Neto Pereira é um profissional de preparação física e performance esportiva com experiência em clubes do Brasil e do exterior. Atualmente é Preparador Físico no sub-20 do Vasco da Gama.

Trabalhou como Head Performance and Fitness Coach no FC Semey do Cazaquistão (2024). Foi Preparador Físico no Confiança (2023-2024) e Head of Performance and Health no Avaí (2022-2023). Também exerceu o cargo de Coordenador de Performance no Confiança (2022) e trabalhou como Fisiologista no CRB (2021-2022) e no próprio Confiança (2019-2021).

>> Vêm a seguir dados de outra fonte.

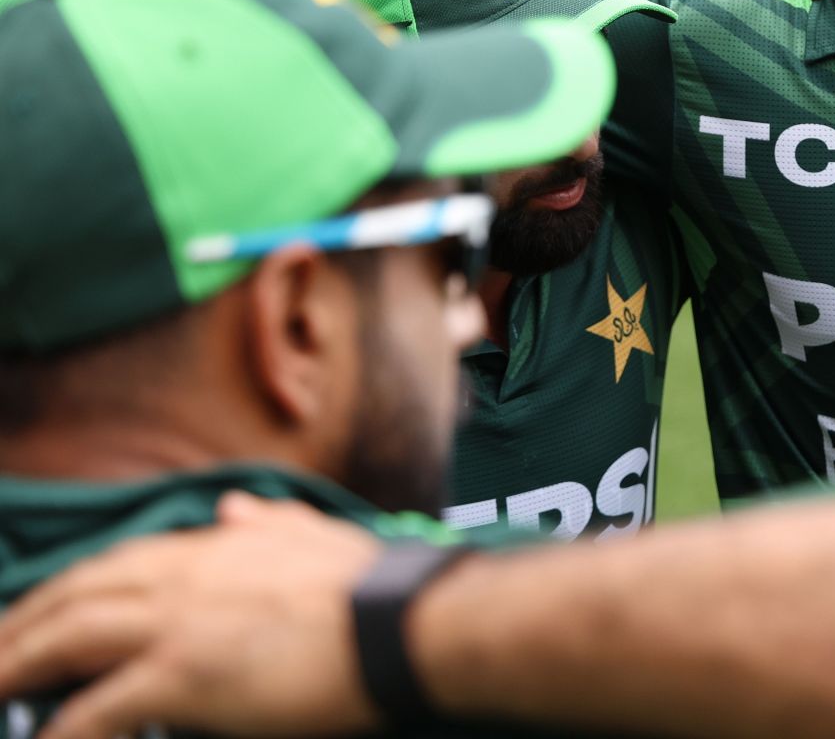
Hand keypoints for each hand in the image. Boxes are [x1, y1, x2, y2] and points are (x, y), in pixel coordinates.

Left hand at [0, 493, 384, 738]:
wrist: (406, 624)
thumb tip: (234, 507)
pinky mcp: (181, 676)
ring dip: (15, 665)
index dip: (72, 588)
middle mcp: (186, 576)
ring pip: (66, 638)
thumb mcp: (318, 538)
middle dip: (22, 624)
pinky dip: (59, 731)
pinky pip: (94, 711)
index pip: (121, 562)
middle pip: (77, 594)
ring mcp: (178, 624)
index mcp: (219, 545)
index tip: (43, 611)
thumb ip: (269, 523)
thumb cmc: (377, 589)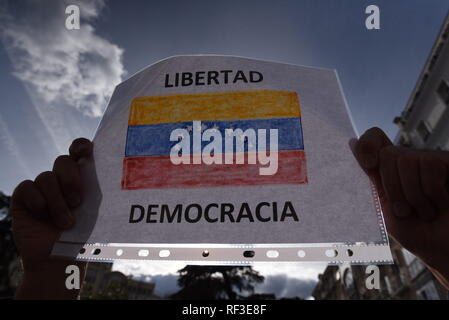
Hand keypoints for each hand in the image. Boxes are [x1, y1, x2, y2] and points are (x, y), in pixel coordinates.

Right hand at [11, 138, 92, 298]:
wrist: (59, 262)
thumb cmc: (84, 237)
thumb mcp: (98, 215)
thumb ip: (102, 195)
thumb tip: (126, 180)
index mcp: (83, 177)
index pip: (80, 151)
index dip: (81, 146)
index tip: (87, 150)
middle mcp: (62, 178)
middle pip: (63, 161)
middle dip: (71, 179)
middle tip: (78, 202)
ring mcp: (42, 187)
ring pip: (46, 177)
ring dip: (57, 202)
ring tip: (66, 223)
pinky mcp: (24, 197)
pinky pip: (27, 187)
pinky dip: (38, 201)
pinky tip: (43, 215)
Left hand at [354, 127, 448, 287]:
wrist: (445, 250)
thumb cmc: (418, 233)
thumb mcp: (385, 209)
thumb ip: (372, 181)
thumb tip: (352, 144)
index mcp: (391, 171)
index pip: (374, 138)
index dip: (367, 145)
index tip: (369, 165)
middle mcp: (411, 161)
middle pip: (387, 153)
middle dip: (393, 188)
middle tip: (405, 210)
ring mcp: (432, 161)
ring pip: (407, 159)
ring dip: (413, 195)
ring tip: (425, 212)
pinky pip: (430, 165)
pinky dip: (432, 192)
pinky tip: (441, 204)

Possui Mestrado em Saúde e Educação Física pela Universidade Federal de Sergipe e Especialização em Desempenho Humano pela Universidade Tiradentes (Unit). Suas principais competências incluem preparação física, análise de desempenho, força, potência e velocidade no esporte.

Rafael Grazioli

Rafael Grazioli, natural de Canoas (RS), é formado em Educação Física pela Universidade Federal do Rio Grande do Sul (UFRGS), onde também concluiu mestrado e doutorado em Ciências do Movimento Humano.

Com nove anos de experiência atuando como coordenador científico e fisiologista no futebol profissional, ele passou as últimas três temporadas no Guarani de Campinas (SP) antes de ser anunciado pelo Criciúma em janeiro de 2025.